[Saved data entries]
┄┄┄┄┄┄┄┄┄┄

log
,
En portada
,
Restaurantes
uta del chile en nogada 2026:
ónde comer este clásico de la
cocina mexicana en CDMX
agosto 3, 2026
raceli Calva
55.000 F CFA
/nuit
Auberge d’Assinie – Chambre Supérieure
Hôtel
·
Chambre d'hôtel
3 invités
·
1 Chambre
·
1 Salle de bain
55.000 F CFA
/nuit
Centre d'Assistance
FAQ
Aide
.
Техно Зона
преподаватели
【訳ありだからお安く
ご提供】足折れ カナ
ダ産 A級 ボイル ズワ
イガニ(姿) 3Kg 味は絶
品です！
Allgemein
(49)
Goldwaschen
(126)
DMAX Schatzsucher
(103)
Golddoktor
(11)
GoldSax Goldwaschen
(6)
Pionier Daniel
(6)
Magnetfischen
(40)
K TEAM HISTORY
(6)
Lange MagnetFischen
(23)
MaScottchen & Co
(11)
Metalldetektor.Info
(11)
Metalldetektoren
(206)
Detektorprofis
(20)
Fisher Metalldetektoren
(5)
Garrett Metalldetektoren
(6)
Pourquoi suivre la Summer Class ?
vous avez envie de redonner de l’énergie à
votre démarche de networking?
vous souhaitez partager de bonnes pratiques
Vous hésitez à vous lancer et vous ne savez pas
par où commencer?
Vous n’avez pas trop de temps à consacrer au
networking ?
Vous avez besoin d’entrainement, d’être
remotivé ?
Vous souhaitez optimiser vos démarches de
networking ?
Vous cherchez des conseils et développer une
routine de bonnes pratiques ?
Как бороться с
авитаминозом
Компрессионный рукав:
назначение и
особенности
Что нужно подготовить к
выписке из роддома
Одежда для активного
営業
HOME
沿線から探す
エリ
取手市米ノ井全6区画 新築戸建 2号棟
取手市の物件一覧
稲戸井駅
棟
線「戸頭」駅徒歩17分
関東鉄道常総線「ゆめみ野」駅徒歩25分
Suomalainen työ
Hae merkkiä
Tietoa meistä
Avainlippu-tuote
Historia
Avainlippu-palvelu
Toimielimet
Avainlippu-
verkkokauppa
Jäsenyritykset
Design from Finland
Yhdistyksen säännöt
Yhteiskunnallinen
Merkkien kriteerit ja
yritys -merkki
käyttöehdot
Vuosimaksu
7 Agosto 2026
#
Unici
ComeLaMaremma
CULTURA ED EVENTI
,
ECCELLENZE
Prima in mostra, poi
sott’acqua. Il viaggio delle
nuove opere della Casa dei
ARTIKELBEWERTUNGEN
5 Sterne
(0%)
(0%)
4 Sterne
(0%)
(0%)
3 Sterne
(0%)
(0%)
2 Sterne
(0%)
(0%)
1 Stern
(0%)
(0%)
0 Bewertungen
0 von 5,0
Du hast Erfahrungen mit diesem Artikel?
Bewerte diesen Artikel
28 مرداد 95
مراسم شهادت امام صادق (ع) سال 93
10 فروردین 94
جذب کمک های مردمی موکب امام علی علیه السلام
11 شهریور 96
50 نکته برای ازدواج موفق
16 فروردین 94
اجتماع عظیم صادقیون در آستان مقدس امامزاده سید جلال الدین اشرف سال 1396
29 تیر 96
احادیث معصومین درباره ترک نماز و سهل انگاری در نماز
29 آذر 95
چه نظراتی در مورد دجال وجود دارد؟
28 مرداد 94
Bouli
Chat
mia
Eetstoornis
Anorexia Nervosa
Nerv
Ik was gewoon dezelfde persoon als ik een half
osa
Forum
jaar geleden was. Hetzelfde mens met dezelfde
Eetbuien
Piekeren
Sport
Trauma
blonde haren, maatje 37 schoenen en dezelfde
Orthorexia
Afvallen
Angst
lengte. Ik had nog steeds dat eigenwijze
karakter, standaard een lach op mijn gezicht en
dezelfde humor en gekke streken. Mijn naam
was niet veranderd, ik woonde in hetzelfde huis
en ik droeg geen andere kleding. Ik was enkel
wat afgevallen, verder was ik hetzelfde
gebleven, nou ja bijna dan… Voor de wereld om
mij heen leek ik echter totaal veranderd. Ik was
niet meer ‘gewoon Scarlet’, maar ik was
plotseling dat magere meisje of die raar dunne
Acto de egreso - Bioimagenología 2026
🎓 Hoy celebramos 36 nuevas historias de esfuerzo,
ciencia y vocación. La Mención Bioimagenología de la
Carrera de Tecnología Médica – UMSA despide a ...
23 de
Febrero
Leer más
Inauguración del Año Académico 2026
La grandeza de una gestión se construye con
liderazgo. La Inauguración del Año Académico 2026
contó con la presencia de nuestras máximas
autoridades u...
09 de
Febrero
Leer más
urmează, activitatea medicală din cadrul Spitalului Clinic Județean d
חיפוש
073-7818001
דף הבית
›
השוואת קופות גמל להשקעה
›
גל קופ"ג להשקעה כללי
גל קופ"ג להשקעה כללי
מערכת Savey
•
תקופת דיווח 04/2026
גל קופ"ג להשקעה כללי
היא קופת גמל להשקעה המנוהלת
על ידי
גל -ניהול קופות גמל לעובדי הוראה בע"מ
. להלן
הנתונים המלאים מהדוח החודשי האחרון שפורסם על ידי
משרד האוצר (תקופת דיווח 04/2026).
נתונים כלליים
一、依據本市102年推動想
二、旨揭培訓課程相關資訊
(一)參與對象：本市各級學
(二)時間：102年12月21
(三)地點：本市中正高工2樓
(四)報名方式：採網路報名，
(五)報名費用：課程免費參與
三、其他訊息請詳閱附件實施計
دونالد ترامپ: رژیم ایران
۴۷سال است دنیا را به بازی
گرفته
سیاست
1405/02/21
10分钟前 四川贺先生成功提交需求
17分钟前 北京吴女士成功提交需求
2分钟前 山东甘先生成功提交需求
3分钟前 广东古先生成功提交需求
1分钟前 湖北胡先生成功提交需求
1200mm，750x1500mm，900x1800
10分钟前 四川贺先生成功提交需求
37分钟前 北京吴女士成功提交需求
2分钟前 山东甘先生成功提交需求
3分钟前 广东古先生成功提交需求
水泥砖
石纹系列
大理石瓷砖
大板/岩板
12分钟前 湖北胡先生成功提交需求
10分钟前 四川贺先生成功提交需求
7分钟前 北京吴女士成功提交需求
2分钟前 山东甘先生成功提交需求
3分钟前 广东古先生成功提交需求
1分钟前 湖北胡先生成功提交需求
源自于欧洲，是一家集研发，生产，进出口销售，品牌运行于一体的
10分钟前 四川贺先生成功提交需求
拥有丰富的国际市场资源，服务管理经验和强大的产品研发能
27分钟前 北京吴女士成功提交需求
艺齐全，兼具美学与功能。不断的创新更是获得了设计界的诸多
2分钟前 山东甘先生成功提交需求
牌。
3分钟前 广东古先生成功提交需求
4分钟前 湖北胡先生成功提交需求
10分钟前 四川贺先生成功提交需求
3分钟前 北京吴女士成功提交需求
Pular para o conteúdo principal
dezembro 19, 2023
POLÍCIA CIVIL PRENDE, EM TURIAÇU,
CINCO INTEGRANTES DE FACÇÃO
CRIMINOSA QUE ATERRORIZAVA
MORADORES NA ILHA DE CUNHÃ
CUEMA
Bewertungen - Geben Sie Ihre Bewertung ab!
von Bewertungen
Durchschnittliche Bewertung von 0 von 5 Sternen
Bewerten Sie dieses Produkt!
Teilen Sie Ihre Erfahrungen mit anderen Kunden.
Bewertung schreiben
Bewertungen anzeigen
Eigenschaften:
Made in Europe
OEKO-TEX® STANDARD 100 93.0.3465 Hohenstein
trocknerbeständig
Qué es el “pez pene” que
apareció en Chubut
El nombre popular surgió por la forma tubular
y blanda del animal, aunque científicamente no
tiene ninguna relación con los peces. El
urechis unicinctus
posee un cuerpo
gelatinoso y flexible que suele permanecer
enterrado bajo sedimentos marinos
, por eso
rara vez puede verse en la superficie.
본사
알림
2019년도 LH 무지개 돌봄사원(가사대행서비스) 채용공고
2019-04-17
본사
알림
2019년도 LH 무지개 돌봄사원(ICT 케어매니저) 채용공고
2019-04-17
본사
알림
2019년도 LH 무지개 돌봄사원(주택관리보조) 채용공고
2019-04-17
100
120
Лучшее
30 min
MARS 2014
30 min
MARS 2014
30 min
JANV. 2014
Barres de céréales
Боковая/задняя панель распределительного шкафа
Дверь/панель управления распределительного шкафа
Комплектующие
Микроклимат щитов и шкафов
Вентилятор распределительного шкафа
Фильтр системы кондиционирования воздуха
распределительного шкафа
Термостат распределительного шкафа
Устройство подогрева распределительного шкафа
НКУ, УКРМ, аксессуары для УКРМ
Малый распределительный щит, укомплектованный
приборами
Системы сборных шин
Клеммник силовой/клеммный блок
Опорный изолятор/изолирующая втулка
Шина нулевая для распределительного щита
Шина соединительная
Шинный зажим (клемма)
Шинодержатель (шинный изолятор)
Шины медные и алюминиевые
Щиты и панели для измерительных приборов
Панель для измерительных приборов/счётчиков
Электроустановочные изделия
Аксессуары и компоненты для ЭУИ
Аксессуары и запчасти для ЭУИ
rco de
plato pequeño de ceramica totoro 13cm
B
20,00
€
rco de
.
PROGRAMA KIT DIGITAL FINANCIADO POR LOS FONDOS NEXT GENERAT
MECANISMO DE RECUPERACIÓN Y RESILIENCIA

┄┄┄┄┄┄┄┄┄┄

Assignment - Of the entries above, repeat exactly the lines from the line with "uta del chile" through the line with "nuove opere della Casa dei", both of them included.

Exercise answer -
uta del chile en nogada 2026:
ónde comer este clásico de la
cocina mexicana en CDMX
agosto 3, 2026
raceli Calva
55.000 F CFA
/nuit
Auberge d’Assinie – Chambre Supérieure
Hôtel
·
Chambre d'hôtel
3 invités
·
1 Chambre
·
1 Salle de bain
55.000 F CFA
/nuit
Centre d'Assistance
FAQ
Aide
.
Техно Зона
преподаватели
【訳ありだからお安く
ご提供】足折れ カナ
ダ産 A級 ボイル ズワ
イガニ(姿) 3Kg 味は絶
品です！
Allgemein
(49)
Goldwaschen
(126)
DMAX Schatzsucher
(103)
Golddoktor
(11)
GoldSax Goldwaschen
(6)
Pionier Daniel
(6)
Magnetfischen
(40)
K TEAM HISTORY
(6)
Lange MagnetFischen
(23)
MaScottchen & Co
(11)
Metalldetektor.Info
(11)
Metalldetektoren
(206)
Detektorprofis
(20)
Fisher Metalldetektoren
(5)
Garrett Metalldetektoren
(6)
Pourquoi suivre la Summer Class ?
vous avez envie de redonner de l’énergie à
votre démarche de networking?
vous souhaitez partager de bonnes pratiques
Vous hésitez à vous lancer et vous ne savez pas
par où commencer?
Vous n’avez pas trop de temps à consacrer au
networking ?
Vous avez besoin d’entrainement, d’être
remotivé ?
Vous souhaitez optimiser vos démarches de
networking ?
Vous cherchez des conseils et développer une
routine de bonnes pratiques ?
Как бороться с
авитаминозом
Компрессионный рукав:
назначение и
особенности
Что нужно подготовить к
выписке из роддома
Одежда для активного
営業
HOME
沿線から探す
エリ
取手市米ノ井全6区画 新築戸建 2号棟
取手市の物件一覧
稲戸井駅
棟
線「戸頭」駅徒歩17分
関東鉄道常総線「ゆめみ野」駅徒歩25分
Suomalainen työ
Hae merkkiä
Tietoa meistä
Avainlippu-tuote
Historia
Avainlippu-palvelu
Toimielimet
Avainlippu-
verkkokauppa
Jäsenyritykset
Design from Finland
Yhdistyksen säännöt
Yhteiskunnallinen
Merkkien kriteerit ja
yritys -merkki
käyttöehdot
Vuosimaksu
7 Agosto 2026
#
Unici
ComeLaMaremma
CULTURA ED EVENTI
,
ECCELLENZE
Prima in mostra, poi
sott’acqua. Il viaggio delle
nuove opere della Casa dei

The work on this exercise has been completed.